Pesawat Garuda Indonesia di bandara mencerminkan penyesuaian harga tiket akibat kenaikan avtur.
INFOBRAND.ID, Jakarta – Maskapai nasional Garuda Indonesia mengumumkan penyesuaian harga tiket pesawat menyusul kenaikan harga avtur yang berdampak langsung pada biaya operasional.
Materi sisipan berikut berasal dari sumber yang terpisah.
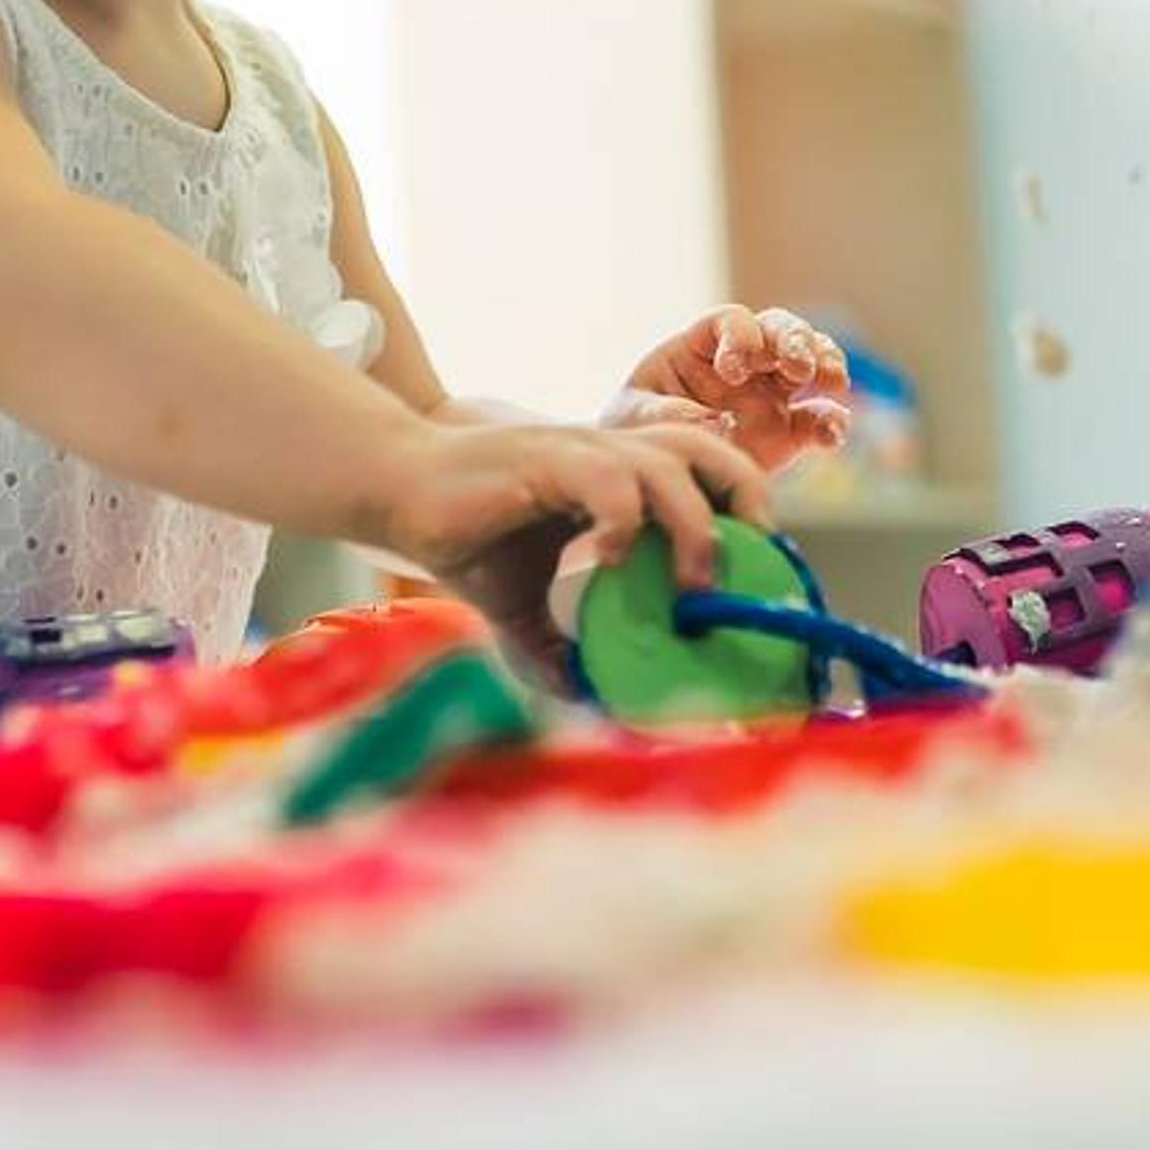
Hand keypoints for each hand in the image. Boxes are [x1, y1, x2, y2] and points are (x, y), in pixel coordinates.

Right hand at [374, 419, 772, 669]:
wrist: (394, 492)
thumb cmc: (463, 538)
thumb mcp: (519, 604)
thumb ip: (553, 648)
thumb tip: (582, 700)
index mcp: (616, 477)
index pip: (705, 470)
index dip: (742, 508)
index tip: (756, 570)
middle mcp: (608, 454)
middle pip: (709, 448)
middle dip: (747, 497)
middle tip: (754, 563)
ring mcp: (578, 453)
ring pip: (666, 463)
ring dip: (695, 524)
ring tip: (695, 584)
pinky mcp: (544, 460)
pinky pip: (606, 479)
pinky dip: (623, 518)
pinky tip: (610, 560)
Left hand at [610, 305, 853, 472]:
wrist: (650, 474)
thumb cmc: (636, 431)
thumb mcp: (636, 419)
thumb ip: (669, 415)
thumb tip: (717, 422)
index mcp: (702, 344)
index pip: (732, 321)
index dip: (740, 338)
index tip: (733, 371)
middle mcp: (744, 360)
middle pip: (781, 329)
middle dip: (796, 341)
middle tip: (800, 366)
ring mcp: (770, 392)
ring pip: (811, 361)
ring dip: (827, 364)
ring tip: (832, 384)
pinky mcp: (788, 430)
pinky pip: (820, 419)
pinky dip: (832, 423)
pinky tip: (831, 438)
Kebijakan ini dilakukan melalui penyesuaian fuel surcharge atau biaya tambahan bahan bakar pada tarif penumpang kelas ekonomi domestik.
Direktur Utama Garuda Indonesia, Glenny Kairupan, menyampaikan bahwa penyesuaian harga tiket dilakukan secara bertahap dan terukur. “Penyesuaian harga tiket secara proporsional dan terukur dengan tetap mengedepankan prinsip kehati-hatian, transparansi, serta kepatuhan terhadap ketentuan regulator,” kata Glenny dalam keterangan tertulis, Rabu (8/4).
Menurutnya, kebijakan ini ditujukan untuk menjaga keseimbangan antara keberlangsungan operasional perusahaan dan aksesibilitas layanan transportasi udara bagi masyarakat. Selain itu, langkah ini juga berkaitan dengan upaya menjaga stabilitas ekosistem industri aviasi nasional di tengah tekanan biaya yang meningkat.
Garuda Indonesia juga menyatakan akan melakukan evaluasi berkala terhadap kebijakan harga tiket pesawat tersebut, mengikuti pergerakan harga avtur yang bersifat dinamis. “Evaluasi akan dilakukan secara berkala seiring dengan perkembangan harga avtur yang terus bergerak dinamis,” ujarnya.
Di sisi operasional, perusahaan tengah mengkaji optimalisasi frekuensi dan jadwal penerbangan pada sejumlah rute. Langkah ini dilakukan sebagai bagian dari strategi menjaga produktivitas kapasitas serta keberlanjutan operasional di tengah perubahan struktur biaya.
Garuda juga menegaskan akan terus mencermati perkembangan geopolitik dan dinamika industri aviasi global dalam menentukan kebijakan. Penyesuaian yang dilakukan disebut akan bersifat adaptif dengan tetap mempertimbangkan keseimbangan antara keberlanjutan bisnis dan akses layanan bagi masyarakat.
Sebelumnya, pemerintah menetapkan pembatasan kenaikan harga tiket pesawat domestik di kisaran 9–13%. Kebijakan ini diambil sebagai respons atas kenaikan harga avtur yang memberikan tekanan signifikan terhadap biaya operasional maskapai.
Menteri Koordinator Bidang Perekonomian, Airlangga Hartarto, menjelaskan bahwa pembatasan tersebut bertujuan menjaga keterjangkauan harga tiket bagi masyarakat. “Untuk menjaga kenaikan harga tiket domestik agar tetap terjangkau oleh masyarakat, maka pemerintah menjaga kenaikan harga tiket hanya di kisaran 9-13%,” kata Airlangga dalam konferensi pers, Senin (6/4).
Ia menyebutkan bahwa harga avtur di dalam negeri telah mengalami kenaikan sejak 1 April 2026. Di Bandara Soekarno-Hatta, harga avtur tercatat berada di kisaran Rp 23.551 per liter. Kenaikan ini mengikuti tren global, di mana harga avtur di sejumlah negara seperti Thailand dan Filipina berada pada level yang lebih tinggi.
“Avtur merupakan BBM non-subsidi yang harganya mengikuti pasar. Kenaikan ini tentu mempengaruhi struktur biaya maskapai, karena avtur berkontribusi sekitar 40% dari biaya operasional,” ujar Airlangga.
Sebagai respons, pemerintah melalui Kementerian Perhubungan Republik Indonesia melakukan penyesuaian komponen fuel surcharge. Besaran biaya tambahan bahan bakar kini ditetapkan sebesar 38% untuk seluruh jenis pesawat, baik jet maupun propeller. Sebelumnya, fuel surcharge untuk pesawat jet sebesar 10% dan propeller 25%.
Dengan perubahan tersebut, kenaikan fuel surcharge untuk pesawat jet mencapai sekitar 28%, sementara untuk pesawat propeller meningkat sekitar 13%. Kebijakan ini menjadi salah satu instrumen untuk menyesuaikan struktur biaya maskapai sekaligus menjaga stabilitas layanan transportasi udara domestik.